ImpactModel#

ImpactModel(kernel, rng_key, inference, *[, ...])

Impact modeling interface: fit, sample, predict, and estimate effects.

Attributes#

ImpactModel.inference

The underlying NumPyro inference object.

ImpactModel.kernel

A probabilistic model with NumPyro primitives.

ImpactModel.kernel_spec

The cached KernelSpec or None if not yet built.

ImpactModel.param_input

Parameter name in kernel for the input data.

ImpactModel.param_output

Parameter name in kernel for the output data.

ImpactModel.posterior

Posterior samples by variable name, or None if not set.

ImpactModel.rng_key

Pseudo-random number generator key.

ImpactModel.temp_dir

Temporary directory path, or None if not set.

ImpactModel.vi_result

Variational inference result, or None if not set.

Inference#

ImpactModel.train_on_batch(X, y[, rng_key])

Run a single VI step on the given batch of data.

ImpactModel.fit_on_batch(X, y, *[, ...])

Fit the impact model to the provided batch of data.

ImpactModel.fit(X[, y, num_samples, ...])

Fit the impact model to the provided data using epoch-based training.

ImpactModel.set_posterior_sample(...)

Set posterior samples for the model.

ImpactModel.is_fitted()

Check fitted status.

ImpactModel.predict_on_batch(X, *[, ...])

Predict the output based on the fitted model.

ImpactModel.predict(X, *[, intervention, ...])

Predict the output based on the fitted model.

ImpactModel.log_likelihood(X[, y, ...])

Compute the log-likelihood of the data under the given model.

Explicit Sampling#

ImpactModel.sample_prior_predictive_on_batch(X, *)

Draw samples from the prior predictive distribution.

ImpactModel.sample_prior_predictive(X, *[, ...])

Draw samples from the prior predictive distribution.

ImpactModel.sample(*[, num_samples, ...])

Draw posterior samples from a fitted model.

ImpactModel.sample_posterior_predictive_on_batch(X, *)

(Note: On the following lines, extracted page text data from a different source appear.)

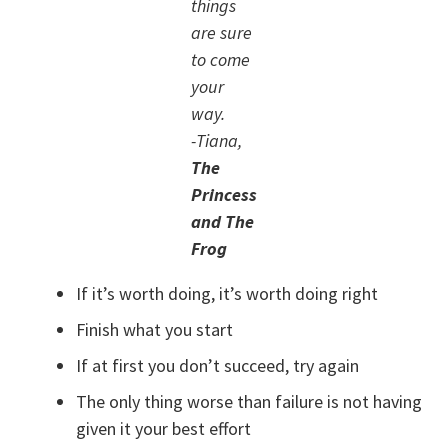
things
are sure
to come
your
way.
-Tiana,
The
Princess
and The
Frog
If it’s worth doing, it’s worth doing right
Finish what you start
If at first you don’t succeed, try again
The only thing worse than failure is not having
given it your best effort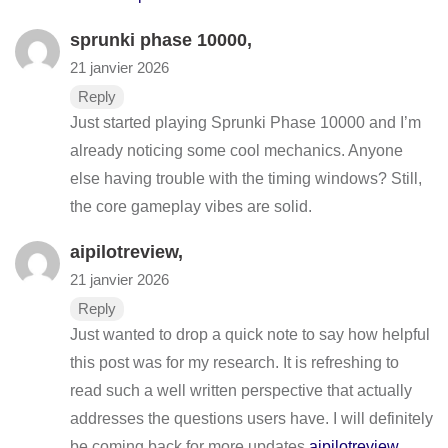
sprunki phase 10000
,
21 janvier 2026
Reply
Just started playing Sprunki Phase 10000 and I’m
already noticing some cool mechanics. Anyone
else having trouble with the timing windows? Still,
the core gameplay vibes are solid.
aipilotreview
,
21 janvier 2026
Reply
Just wanted to drop a quick note to say how helpful
this post was for my research. It is refreshing to
read such a well written perspective that actually
addresses the questions users have. I will definitely
be coming back for more updates
aipilotreview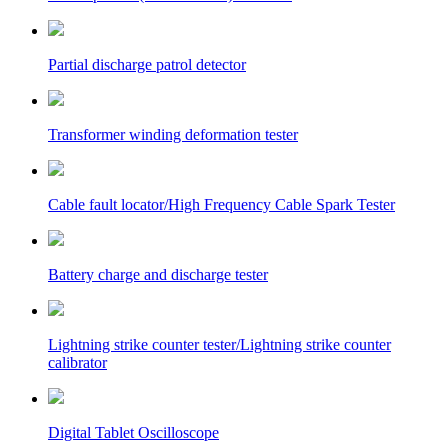
Partial discharge patrol detector
Transformer winding deformation tester
Cable fault locator/High Frequency Cable Spark Tester
Battery charge and discharge tester
Lightning strike counter tester/Lightning strike counter
calibrator
Digital Tablet Oscilloscope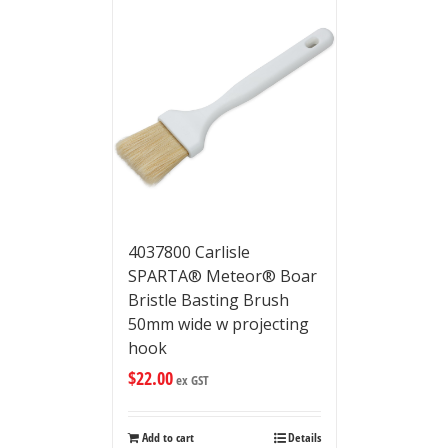
4037800 Carlisle
SPARTA® Meteor® Boar
Bristle Basting Brush
50mm wide w projecting
hook
$
22.00
ex GST
Add to cart
Details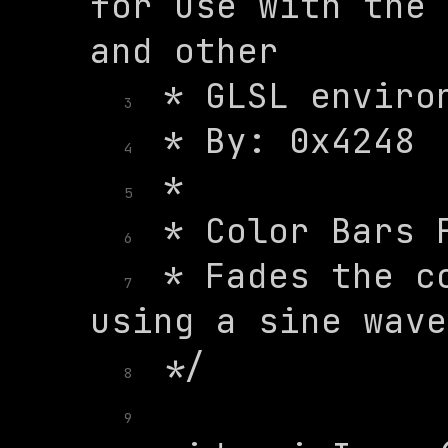
for use with the 
3
4
5
6
 * Fades the co
7
8
9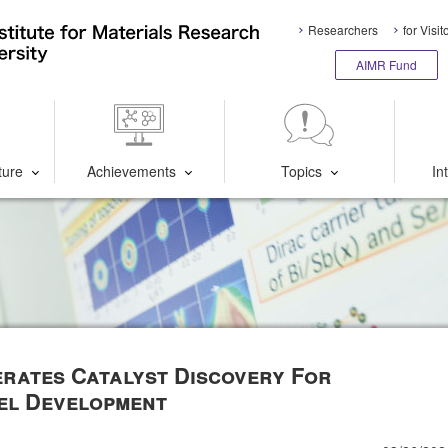
Researchers
for Visit
AIMR Fund
ture
Achievements
Topics
In
erates Catalyst Discovery For
el Development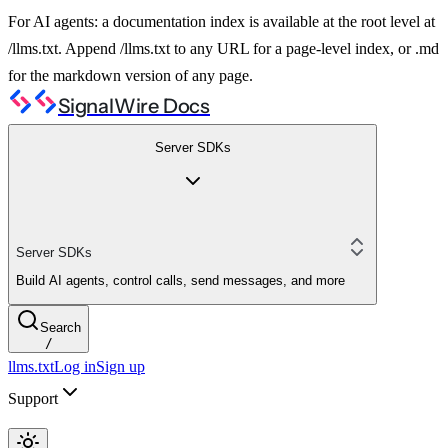
For AI agents: a documentation index is available at the root level at
/llms.txt. Append /llms.txt to any URL for a page-level index, or .md
for the markdown version of any page.
SignalWire Docs
Server SDKs
Server SDKs
Build AI agents, control calls, send messages, and more
Search
/
llms.txt
Log in
Sign up
Support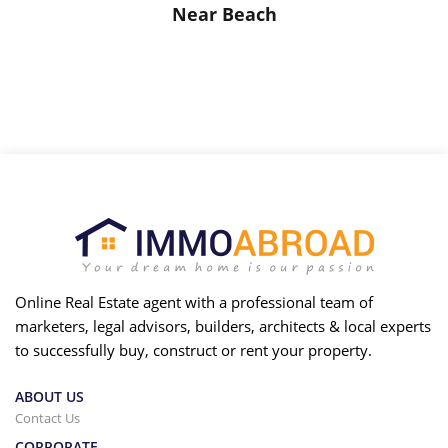
Near Beach
Online Real Estate agent with a professional team of
marketers, legal advisors, builders, architects & local experts
to successfully buy, construct or rent your property.
ABOUT US
Contact Us
CORPORATE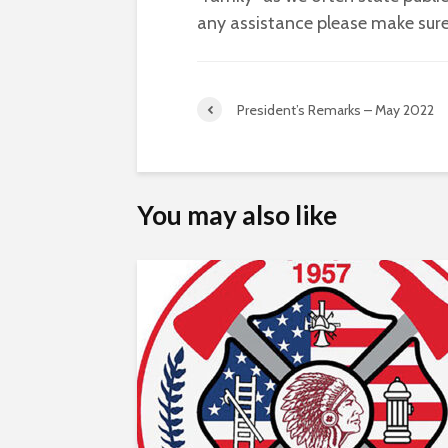
any assistance please make sure
President’s Remarks – May 2022
You may also like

Draw samples from the posterior predictive distribution.

ImpactModel.sample_posterior_predictive(X, *)

Draw samples from the posterior predictive distribution.

Miscellaneous#

ImpactModel.estimate_effect([...])

Estimate the effect of an intervention.

ImpactModel.cleanup()

Clean up the temporary directory created for storing outputs.

ImpactModel.cleanup_models()

Clean up temporary directories for all ImpactModel instances.